City COVID-19 Transmission Higher Than Suburbs
A higher percentage of suburban residents have received the vaccine than the city.
The number of new cases of COVID-19 in Milwaukee County continues to rise, and disease transmission in the city of Milwaukee is surging above other parts of the county.
This past week, there were 389 new cases in Milwaukee County. Just two weeks ago there were only 89 new cases in a week.
A weekly report by epidemiologists and faculty from the Medical College of Wisconsin and UW-Milwaukee shows that transmission of COVID-19 is up countywide, but the city of Milwaukee is currently seeing higher levels of transmission than the suburbs.
The latest data shows the transmission rate in the county to be well above 1.0, meaning each new case of COVID-19 will likely pass the disease to more than one other person. Transmission is most pronounced in the city of Milwaukee where the transmission rate was shown to be above 1.5 as of July 13. In the suburbs the transmission rate was just above 1.0.

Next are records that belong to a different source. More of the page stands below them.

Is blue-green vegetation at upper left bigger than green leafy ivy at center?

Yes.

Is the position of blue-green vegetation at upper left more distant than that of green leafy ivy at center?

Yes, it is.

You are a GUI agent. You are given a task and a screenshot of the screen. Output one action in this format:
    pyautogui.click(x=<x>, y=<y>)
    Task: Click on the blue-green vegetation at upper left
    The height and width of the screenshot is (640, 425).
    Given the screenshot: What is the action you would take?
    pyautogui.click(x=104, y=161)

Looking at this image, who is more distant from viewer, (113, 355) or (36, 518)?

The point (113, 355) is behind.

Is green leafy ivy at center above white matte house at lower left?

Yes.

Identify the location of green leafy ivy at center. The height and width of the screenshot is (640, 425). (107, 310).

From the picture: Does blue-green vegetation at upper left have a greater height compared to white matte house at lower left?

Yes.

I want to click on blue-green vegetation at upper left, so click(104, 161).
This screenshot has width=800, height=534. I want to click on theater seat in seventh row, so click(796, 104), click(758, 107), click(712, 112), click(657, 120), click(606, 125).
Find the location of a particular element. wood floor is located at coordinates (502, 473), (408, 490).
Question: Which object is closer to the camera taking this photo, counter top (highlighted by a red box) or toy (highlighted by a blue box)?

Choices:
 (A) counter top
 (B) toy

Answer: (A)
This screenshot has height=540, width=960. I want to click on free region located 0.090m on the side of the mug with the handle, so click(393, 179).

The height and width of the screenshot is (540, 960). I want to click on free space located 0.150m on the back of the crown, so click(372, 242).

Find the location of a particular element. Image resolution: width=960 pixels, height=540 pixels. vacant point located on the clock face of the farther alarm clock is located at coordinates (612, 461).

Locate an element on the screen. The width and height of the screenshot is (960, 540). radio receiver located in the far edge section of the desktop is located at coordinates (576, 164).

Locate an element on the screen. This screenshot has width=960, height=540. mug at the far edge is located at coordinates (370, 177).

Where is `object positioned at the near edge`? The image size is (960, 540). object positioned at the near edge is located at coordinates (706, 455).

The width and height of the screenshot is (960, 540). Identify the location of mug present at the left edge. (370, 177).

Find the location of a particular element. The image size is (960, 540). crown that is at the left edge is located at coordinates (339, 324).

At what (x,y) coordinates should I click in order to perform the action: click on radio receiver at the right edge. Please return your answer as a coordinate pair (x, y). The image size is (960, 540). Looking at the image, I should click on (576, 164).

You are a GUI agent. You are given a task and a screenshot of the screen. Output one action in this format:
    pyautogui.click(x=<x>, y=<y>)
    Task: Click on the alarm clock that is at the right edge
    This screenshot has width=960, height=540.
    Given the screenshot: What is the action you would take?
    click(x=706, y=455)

The positivity rate, which measures the percentage of tests that come back positive for COVID-19, also continues to rise. This past week, the positivity rate was 5.4% countywide. The week before it was 3.0%.

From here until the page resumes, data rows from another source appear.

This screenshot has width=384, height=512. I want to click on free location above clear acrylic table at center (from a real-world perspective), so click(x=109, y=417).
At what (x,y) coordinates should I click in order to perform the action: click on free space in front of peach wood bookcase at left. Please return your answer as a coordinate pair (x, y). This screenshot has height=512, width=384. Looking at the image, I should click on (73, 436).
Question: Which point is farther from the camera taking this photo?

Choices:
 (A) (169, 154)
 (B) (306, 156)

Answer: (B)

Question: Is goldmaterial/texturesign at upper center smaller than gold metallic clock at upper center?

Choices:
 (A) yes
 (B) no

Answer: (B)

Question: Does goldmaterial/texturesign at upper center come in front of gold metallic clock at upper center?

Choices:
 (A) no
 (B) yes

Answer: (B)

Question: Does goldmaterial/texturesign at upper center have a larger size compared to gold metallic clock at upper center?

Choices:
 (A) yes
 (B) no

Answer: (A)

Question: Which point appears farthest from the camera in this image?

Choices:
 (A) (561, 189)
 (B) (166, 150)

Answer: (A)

In the city, the positivity rate was 6.0% this past week. It was 4.3% in the suburbs.
Recently, Dr. Ben Weston, director of medical services for the county, said rising cases were likely due to the highly transmissible Delta variant of COVID-19. He noted that vaccines continue to be the most effective defense against the virus and that the county still has a large portion of its population that remains unvaccinated.
Vaccinations rates have been falling since they peaked in mid-April, mirroring a statewide trend. In recent weeks, the number of daily vaccinations have held relatively steady at very low levels, less than 2,000 doses a day, according to a county vaccination report.
The last time vaccination numbers were this low was in late December and early January, just after the first vaccines were approved for emergency use and supply was very low.
Racial and ethnic disparities persist in both vaccination rates and disease outcomes.
Currently, Asian residents have the highest rate of vaccination, followed by white residents, then American Indian and Alaskan Native residents, then Hispanic residents and then Black residents, according to the report.
Meanwhile, Black residents make up a disproportionate number of COVID-19 hospitalizations. Hispanic residents have the highest rate of disease. American Indian and Alaskan Native residents have the highest rate of death.